### EXERCISE DETAILS
Duplicate the entire review of DIIV's album Oshin, reproducing every word and punctuation mark without alteration.

### TEXT
───
What’s often forgotten in the inevitable march of progress is that today’s good ideas don’t have to go bad. Once a trend’s heat passes, its better innovations might settle into a new variety of classic cool. In Brooklyn’s DIIV, the music of the post-punk and shoegaze eras abandons the lens of nostalgia for the thrill of discovery. The brainchild of sometime-Beach Fossils guitarist Z. Cole Smith, DIIV treats the murky indie ’80s as the riptide that pulls the quartet deep into unexpected waters.

Oshin emphasizes a charmingly low-budget kind of grandeur, like Ride’s Nowhere reconstructed via laptop. That album is one of DIIV’s biggest touchstones, though repeated listens reveal an impressive range of influences. Its hypnotic guitar exchanges evoke Johnny Marr’s peerless melodic sense and the precision of Television, had that band started a decade or so later. The record’s best tracks—“How Long Have You Known,” “Past Lives,” “Earthboy”—balance the flowing textures with structural integrity that refuses to be washed away. Like other blurry groups, the band’s potent emotions are colored by its reluctance to come up for air. In DIIV’s case, though, the music expresses plenty. “You’ll never have a home ’til you go home,” Smith sings on the album’s closing track, his voice gentle beneath guitars far more insistent. It may be out to sea, but Oshin is anything but lost.
───
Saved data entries
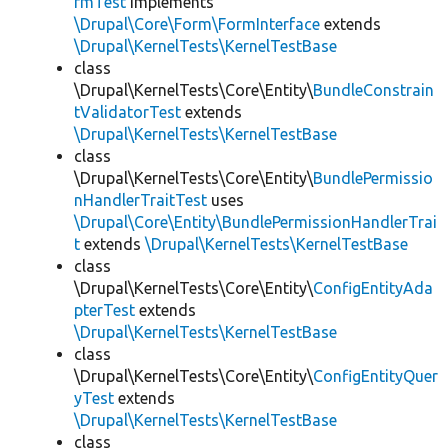
rmTest
implements
\Drupal\Core\Form\FormInterface
extends
\Drupal\KernelTests\KernelTestBase
class
\Drupal\KernelTests\Core\Entity\
BundleConstrain
tValidatorTest
extends
\Drupal\KernelTests\KernelTestBase
class
\Drupal\KernelTests\Core\Entity\
BundlePermissio
nHandlerTraitTest
uses
\Drupal\Core\Entity\BundlePermissionHandlerTrai
t
extends
\Drupal\KernelTests\KernelTestBase
class
\Drupal\KernelTests\Core\Entity\
ConfigEntityAda
pterTest
extends
\Drupal\KernelTests\KernelTestBase
class
\Drupal\KernelTests\Core\Entity\
ConfigEntityQuer
yTest
extends
\Drupal\KernelTests\KernelTestBase
class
───
### SOLUTION
What’s often forgotten in the inevitable march of progress is that today’s good ideas don’t have to go bad. Once a trend’s heat passes, its better innovations might settle into a new variety of classic cool. In Brooklyn’s DIIV, the music of the post-punk and shoegaze eras abandons the lens of nostalgia for the thrill of discovery. The brainchild of sometime-Beach Fossils guitarist Z. Cole Smith, DIIV treats the murky indie ’80s as the riptide that pulls the quartet deep into unexpected waters.

Oshin emphasizes a charmingly low-budget kind of grandeur, like Ride’s Nowhere reconstructed via laptop. That album is one of DIIV’s biggest touchstones, though repeated listens reveal an impressive range of influences. Its hypnotic guitar exchanges evoke Johnny Marr’s peerless melodic sense and the precision of Television, had that band started a decade or so later. The record’s best tracks—“How Long Have You Known,” “Past Lives,” “Earthboy”—balance the flowing textures with structural integrity that refuses to be washed away. Like other blurry groups, the band’s potent emotions are colored by its reluctance to come up for air. In DIIV’s case, though, the music expresses plenty. “You’ll never have a home ’til you go home,” Smith sings on the album’s closing track, his voice gentle beneath guitars far more insistent. It may be out to sea, but Oshin is anything but lost.